## EXERCISE REQUIREMENTS
Write out the Form 1099-CAP instructions below in full, word for word and unchanged.

## TEXT BLOCK
Instructions for Form 1099-CAP |
2003 Tax Year |
Instructions for Form 1099-CAP - Main Contents
This is archived information that pertains only to the 2003 Tax Year. If you are looking for information for the current tax year, go to the Tax Prep Help Area.
Specific Instructions for Form 1099-CAP
File New Form 1099-CAP, Changes in Corporate Control and Capital Structure, for shareholders of a corporation if control of the
corporation was acquired or it underwent a substantial change in capital structure. New Temporary Regulations section 1.6043-4T(b)
requires you to
report this information to the IRS and to shareholders on Form 1099-CAP. Form 1099-CAP is furnished to shareholders who receive
cash, stock, or other
property from an acquisition of control or a substantial change in capital structure.
File Form 1099-CAP with the IRS by March 1, 2004 (March 31, 2004, if filed electronically); file the statement to shareholders
by February 2, 2004
(March 1, 2004, if filed by a broker).

## GIVEN DATA

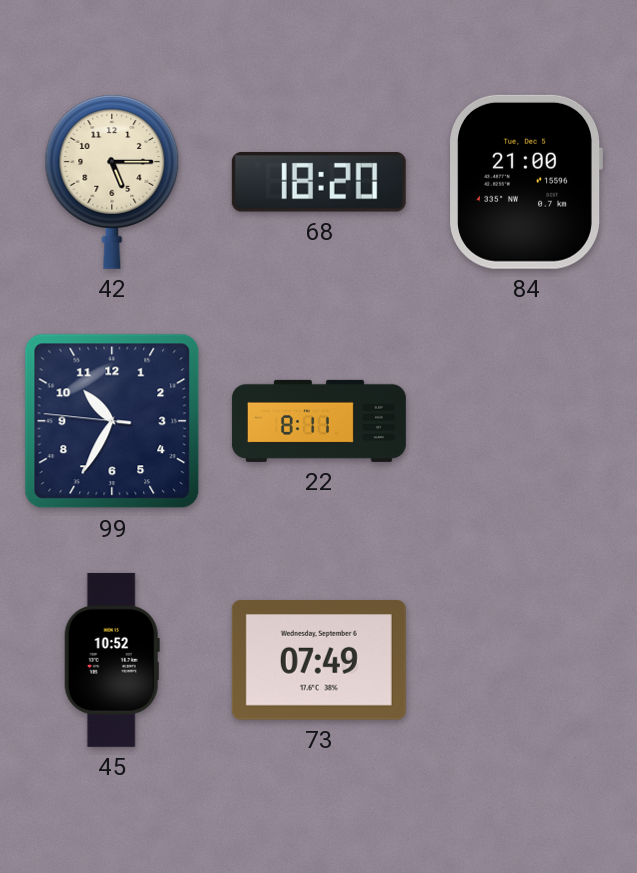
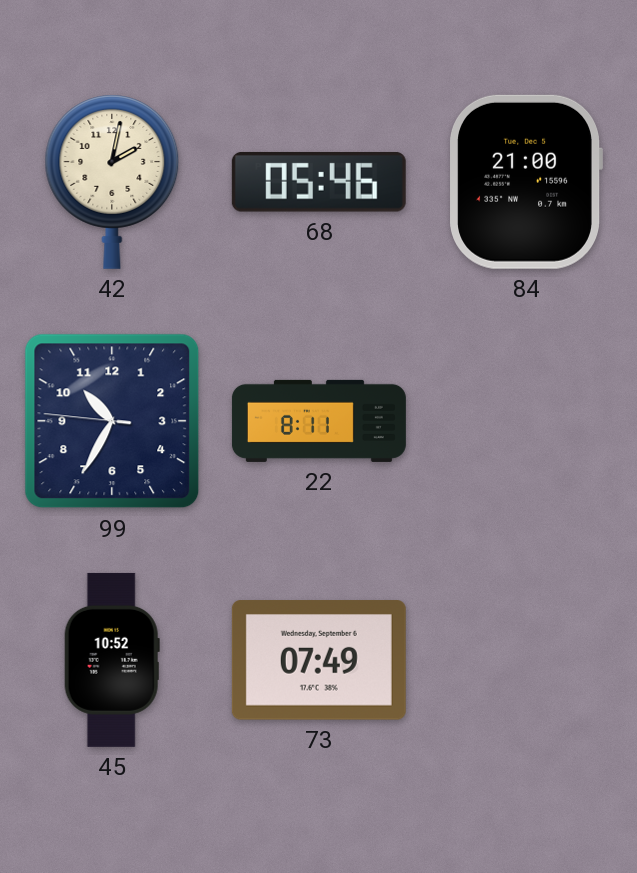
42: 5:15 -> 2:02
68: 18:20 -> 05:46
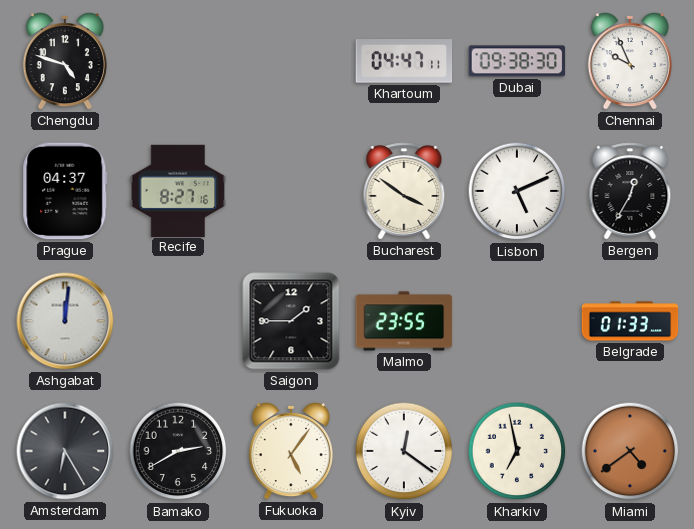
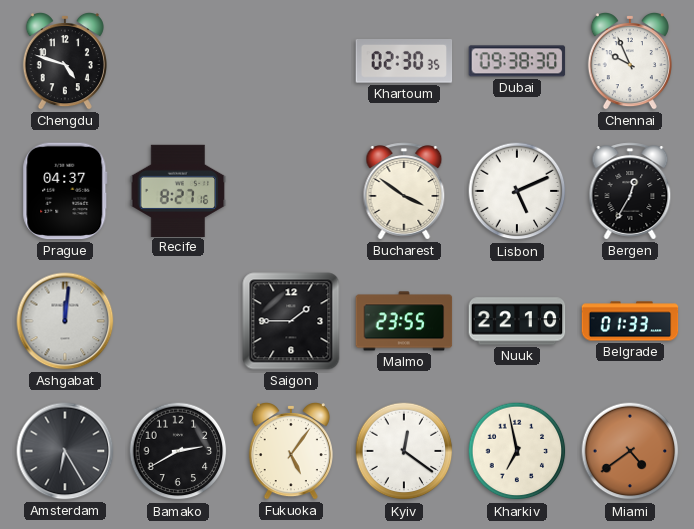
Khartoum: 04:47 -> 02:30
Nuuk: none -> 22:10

## RESPONSE
Instructions for Form 1099-CAP |
2003 Tax Year |
Instructions for Form 1099-CAP - Main Contents
This is archived information that pertains only to the 2003 Tax Year. If you are looking for information for the current tax year, go to the Tax Prep Help Area.
Specific Instructions for Form 1099-CAP
File New Form 1099-CAP, Changes in Corporate Control and Capital Structure, for shareholders of a corporation if control of the
corporation was acquired or it underwent a substantial change in capital structure. New Temporary Regulations section 1.6043-4T(b)
requires you to
report this information to the IRS and to shareholders on Form 1099-CAP. Form 1099-CAP is furnished to shareholders who receive
cash, stock, or other
property from an acquisition of control or a substantial change in capital structure.
File Form 1099-CAP with the IRS by March 1, 2004 (March 31, 2004, if filed electronically); file the statement to shareholders
by February 2, 2004
(March 1, 2004, if filed by a broker).